Text passage:
Friday, May 1, 2009

The GFC is a myth, or it seems so to some.

I have been asking friends about what impact has the Global Financial Crisis, GFC, had on budgeting within their companies for the next financial year. Amazingly the responses I have been getting are that their companies are continuing to build growth into their plans as if there is no GFC. To them it appears to be a myth.

Now I will admit that my sample size is no where near a global representation but there does seem to be this head in the sand attitude. Or there is at least at the top line revenue level. I suspect that there is double budgeting going on. On one hand we all can't get off this growth kick we have been on so we are forecasting revenue growth. On the other hand it is batten down the hatches on cost control. The disconnect between revenue and cost will create some interesting dynamics going forward.

Is this happening at your company?

Is anyone out there planning how to ride out the GFC and come out stronger into whatever the new world brings?

Just some idol curiosity,

Cheers,

Rob

1 comments:

Anonymous said...

Directive 1: Reproduce the blog post about the GFC word for word, between "Friday, May 1, 2009" and "dynamics going forward.", inclusive.

Dataset items:

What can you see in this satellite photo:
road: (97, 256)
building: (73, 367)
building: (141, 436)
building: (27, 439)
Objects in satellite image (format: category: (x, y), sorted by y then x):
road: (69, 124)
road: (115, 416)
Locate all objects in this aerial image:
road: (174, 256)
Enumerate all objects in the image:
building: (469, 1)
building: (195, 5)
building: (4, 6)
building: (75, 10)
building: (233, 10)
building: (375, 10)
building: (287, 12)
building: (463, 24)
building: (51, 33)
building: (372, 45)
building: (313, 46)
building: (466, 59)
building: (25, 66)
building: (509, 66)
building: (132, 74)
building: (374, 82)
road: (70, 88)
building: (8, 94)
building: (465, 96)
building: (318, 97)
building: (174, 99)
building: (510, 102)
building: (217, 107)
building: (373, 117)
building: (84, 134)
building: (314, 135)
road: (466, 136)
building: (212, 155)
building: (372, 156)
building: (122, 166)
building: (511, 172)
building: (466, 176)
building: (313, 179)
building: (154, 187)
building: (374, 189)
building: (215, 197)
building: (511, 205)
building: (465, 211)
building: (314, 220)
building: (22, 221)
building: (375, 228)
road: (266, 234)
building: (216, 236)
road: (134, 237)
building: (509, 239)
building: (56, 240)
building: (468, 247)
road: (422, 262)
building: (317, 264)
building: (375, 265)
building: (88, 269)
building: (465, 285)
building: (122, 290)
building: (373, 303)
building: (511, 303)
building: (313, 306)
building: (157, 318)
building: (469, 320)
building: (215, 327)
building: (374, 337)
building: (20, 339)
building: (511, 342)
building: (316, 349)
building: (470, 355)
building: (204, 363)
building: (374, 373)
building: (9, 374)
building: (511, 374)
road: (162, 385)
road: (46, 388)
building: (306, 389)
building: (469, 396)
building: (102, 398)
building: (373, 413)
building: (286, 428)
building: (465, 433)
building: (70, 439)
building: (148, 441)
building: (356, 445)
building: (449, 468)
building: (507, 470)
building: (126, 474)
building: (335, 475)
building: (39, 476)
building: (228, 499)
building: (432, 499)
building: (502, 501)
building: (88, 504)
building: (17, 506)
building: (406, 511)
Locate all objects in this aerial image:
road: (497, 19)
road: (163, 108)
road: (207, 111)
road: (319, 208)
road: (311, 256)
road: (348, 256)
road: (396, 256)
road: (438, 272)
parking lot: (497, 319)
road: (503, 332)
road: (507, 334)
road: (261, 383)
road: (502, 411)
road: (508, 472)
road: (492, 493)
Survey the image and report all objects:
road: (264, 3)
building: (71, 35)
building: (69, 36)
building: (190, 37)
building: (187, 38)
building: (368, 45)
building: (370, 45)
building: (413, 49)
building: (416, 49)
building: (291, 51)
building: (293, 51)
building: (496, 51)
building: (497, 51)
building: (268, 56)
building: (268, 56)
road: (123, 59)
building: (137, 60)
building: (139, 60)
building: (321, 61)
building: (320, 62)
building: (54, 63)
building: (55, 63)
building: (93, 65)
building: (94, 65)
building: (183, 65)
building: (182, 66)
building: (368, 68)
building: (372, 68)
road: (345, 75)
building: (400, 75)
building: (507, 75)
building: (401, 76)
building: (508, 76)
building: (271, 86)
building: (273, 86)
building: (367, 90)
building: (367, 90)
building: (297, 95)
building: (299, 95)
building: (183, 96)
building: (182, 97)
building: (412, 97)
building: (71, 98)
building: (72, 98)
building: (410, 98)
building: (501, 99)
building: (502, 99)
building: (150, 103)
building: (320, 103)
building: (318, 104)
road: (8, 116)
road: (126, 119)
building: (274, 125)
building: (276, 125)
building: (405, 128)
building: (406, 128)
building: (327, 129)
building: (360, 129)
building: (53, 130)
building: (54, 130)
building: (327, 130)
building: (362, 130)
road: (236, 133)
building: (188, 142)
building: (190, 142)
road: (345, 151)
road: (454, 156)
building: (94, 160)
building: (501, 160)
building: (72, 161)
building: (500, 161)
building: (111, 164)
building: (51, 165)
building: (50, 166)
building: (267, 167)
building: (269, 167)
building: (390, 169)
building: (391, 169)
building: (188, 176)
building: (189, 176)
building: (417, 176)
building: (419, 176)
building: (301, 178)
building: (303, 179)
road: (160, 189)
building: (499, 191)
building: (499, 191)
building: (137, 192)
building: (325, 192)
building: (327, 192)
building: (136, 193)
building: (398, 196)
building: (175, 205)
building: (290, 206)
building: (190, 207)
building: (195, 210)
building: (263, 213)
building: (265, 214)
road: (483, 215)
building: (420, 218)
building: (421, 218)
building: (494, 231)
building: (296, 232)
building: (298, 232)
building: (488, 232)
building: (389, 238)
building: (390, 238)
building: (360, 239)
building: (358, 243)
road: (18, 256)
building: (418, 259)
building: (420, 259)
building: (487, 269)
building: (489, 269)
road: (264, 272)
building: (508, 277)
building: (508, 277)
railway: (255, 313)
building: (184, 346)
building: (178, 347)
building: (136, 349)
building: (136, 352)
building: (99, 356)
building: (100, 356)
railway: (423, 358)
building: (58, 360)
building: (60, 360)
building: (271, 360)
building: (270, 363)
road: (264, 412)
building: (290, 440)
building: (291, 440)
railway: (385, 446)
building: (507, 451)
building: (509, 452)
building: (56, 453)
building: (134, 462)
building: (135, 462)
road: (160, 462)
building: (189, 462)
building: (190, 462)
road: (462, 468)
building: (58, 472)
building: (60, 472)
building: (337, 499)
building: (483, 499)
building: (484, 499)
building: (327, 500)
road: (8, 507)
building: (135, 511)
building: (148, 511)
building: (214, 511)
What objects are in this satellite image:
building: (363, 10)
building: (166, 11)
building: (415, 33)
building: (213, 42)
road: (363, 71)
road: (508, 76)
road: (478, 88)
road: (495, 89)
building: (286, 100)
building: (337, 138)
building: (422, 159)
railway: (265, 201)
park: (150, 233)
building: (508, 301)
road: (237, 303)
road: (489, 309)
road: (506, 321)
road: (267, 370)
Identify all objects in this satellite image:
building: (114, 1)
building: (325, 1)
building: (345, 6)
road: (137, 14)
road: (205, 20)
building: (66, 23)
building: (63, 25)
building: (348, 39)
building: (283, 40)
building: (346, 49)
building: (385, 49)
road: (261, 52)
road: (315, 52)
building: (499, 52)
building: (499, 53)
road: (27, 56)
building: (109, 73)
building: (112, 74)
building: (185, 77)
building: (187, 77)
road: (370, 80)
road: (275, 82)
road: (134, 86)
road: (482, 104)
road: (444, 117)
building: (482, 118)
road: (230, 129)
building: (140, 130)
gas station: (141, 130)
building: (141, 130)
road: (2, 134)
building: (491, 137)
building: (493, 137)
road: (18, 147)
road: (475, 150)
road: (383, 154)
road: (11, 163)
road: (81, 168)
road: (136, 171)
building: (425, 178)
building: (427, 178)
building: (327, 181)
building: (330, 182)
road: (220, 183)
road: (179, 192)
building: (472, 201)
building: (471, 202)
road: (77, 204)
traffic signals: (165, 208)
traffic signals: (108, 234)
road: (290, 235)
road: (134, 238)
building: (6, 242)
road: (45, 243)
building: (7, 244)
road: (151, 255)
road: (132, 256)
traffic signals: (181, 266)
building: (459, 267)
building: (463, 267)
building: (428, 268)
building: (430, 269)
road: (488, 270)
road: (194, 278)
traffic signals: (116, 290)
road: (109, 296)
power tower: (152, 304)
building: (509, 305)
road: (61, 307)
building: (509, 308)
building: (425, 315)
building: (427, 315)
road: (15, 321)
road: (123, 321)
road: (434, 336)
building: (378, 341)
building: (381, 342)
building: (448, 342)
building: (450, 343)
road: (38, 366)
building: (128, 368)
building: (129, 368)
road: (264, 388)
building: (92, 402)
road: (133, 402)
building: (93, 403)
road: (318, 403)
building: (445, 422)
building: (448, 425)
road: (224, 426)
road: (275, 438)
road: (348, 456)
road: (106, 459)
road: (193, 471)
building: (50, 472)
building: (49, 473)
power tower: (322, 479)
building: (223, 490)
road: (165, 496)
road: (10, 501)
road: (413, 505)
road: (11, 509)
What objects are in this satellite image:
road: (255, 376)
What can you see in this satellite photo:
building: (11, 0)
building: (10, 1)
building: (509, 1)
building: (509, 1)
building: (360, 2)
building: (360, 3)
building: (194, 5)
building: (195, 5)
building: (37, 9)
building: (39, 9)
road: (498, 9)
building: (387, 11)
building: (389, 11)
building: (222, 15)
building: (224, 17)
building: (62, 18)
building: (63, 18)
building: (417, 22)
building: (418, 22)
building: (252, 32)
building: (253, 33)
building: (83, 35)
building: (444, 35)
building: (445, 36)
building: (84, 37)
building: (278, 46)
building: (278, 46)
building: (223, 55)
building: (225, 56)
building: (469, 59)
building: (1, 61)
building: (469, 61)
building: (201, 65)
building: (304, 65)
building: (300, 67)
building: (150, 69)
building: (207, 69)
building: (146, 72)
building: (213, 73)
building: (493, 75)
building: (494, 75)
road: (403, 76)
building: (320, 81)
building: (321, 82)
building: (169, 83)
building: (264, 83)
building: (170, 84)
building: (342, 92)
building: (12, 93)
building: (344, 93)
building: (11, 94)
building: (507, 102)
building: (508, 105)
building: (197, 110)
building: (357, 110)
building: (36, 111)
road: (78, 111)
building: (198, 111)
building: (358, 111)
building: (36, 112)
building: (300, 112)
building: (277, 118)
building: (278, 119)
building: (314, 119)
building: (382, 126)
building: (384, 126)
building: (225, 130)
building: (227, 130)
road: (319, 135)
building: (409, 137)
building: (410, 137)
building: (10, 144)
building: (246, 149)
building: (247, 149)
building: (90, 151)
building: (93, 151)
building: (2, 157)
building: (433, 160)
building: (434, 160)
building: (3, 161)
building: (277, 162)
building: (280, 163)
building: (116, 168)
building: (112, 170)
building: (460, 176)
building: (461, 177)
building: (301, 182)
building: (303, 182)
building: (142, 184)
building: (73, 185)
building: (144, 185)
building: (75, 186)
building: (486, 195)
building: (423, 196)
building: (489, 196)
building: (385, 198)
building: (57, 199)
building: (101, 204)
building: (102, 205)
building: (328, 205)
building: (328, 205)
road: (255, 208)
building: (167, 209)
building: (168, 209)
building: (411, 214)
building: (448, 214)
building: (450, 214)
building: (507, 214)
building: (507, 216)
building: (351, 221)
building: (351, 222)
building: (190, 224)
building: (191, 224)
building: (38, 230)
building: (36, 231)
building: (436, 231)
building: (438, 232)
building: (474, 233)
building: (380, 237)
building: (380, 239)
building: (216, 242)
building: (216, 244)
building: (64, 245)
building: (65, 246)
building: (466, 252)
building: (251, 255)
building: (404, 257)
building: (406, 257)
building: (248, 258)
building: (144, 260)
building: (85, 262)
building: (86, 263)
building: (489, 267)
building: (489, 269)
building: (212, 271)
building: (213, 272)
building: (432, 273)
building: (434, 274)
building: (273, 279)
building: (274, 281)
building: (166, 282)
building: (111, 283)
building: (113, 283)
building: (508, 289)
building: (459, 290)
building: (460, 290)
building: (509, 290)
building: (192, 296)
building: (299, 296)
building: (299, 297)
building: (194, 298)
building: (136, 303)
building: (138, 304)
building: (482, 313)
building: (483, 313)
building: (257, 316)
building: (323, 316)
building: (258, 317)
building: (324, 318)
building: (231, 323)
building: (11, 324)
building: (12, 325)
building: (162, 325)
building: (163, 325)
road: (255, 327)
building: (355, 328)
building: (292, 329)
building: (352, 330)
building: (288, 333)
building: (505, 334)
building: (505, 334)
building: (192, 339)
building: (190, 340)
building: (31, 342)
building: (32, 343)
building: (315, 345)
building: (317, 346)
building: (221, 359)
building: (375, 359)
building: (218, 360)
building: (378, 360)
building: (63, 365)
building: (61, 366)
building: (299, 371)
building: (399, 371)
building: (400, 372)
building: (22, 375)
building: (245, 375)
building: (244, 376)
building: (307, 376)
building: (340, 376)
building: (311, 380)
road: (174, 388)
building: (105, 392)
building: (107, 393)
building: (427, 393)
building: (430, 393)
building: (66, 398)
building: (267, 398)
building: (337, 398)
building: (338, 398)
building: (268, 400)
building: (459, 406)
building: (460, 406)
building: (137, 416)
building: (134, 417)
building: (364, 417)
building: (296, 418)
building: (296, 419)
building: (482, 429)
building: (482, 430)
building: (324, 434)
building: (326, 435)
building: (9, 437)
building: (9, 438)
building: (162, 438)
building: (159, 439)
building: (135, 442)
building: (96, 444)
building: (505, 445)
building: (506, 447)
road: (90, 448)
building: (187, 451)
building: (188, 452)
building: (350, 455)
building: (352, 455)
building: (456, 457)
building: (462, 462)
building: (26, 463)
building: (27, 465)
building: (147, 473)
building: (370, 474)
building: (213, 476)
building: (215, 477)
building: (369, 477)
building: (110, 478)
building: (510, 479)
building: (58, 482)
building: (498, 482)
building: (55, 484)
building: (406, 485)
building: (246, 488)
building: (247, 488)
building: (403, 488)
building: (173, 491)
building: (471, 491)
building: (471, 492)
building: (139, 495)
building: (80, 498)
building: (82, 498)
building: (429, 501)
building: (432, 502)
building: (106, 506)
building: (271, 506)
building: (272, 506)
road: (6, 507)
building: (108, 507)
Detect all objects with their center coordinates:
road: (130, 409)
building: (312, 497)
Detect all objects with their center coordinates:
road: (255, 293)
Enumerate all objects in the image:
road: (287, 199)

Directive 2: Rewrite the entries from their start through the line holding "building: (132, 74)", inclusive, as a JSON list of strings with one string per line, leaving out blank lines.

Problem solution 1:
Friday, May 1, 2009

The GFC is a myth, or it seems so to some.

I have been asking friends about what impact has the Global Financial Crisis, GFC, had on budgeting within their companies for the next financial year. Amazingly the responses I have been getting are that their companies are continuing to build growth into their plans as if there is no GFC. To them it appears to be a myth.

Now I will admit that my sample size is no where near a global representation but there does seem to be this head in the sand attitude. Or there is at least at the top line revenue level. I suspect that there is double budgeting going on. On one hand we all can't get off this growth kick we have been on so we are forecasting revenue growth. On the other hand it is batten down the hatches on cost control. The disconnect between revenue and cost will create some interesting dynamics going forward.

Problem solution 2:
[
  "What can you see in this satellite photo:",
  "road: (97, 256)",
  "building: (73, 367)",
  "building: (141, 436)",
  "building: (27, 439)",
  "Objects in satellite image (format: category: (x, y), sorted by y then x):",
  "road: (69, 124)",
  "road: (115, 416)",
  "Locate all objects in this aerial image:",
  "road: (174, 256)",
  "Enumerate all objects in the image:",
  "building: (469, 1)",
  "building: (195, 5)",
  "building: (4, 6)",
  "building: (75, 10)",
  "building: (233, 10)",
  "building: (375, 10)",
  "building: (287, 12)",
  "building: (463, 24)",
  "building: (51, 33)",
  "building: (372, 45)",
  "building: (313, 46)",
  "building: (466, 59)",
  "building: (25, 66)",
  "building: (509, 66)",
  "building: (132, 74)"
]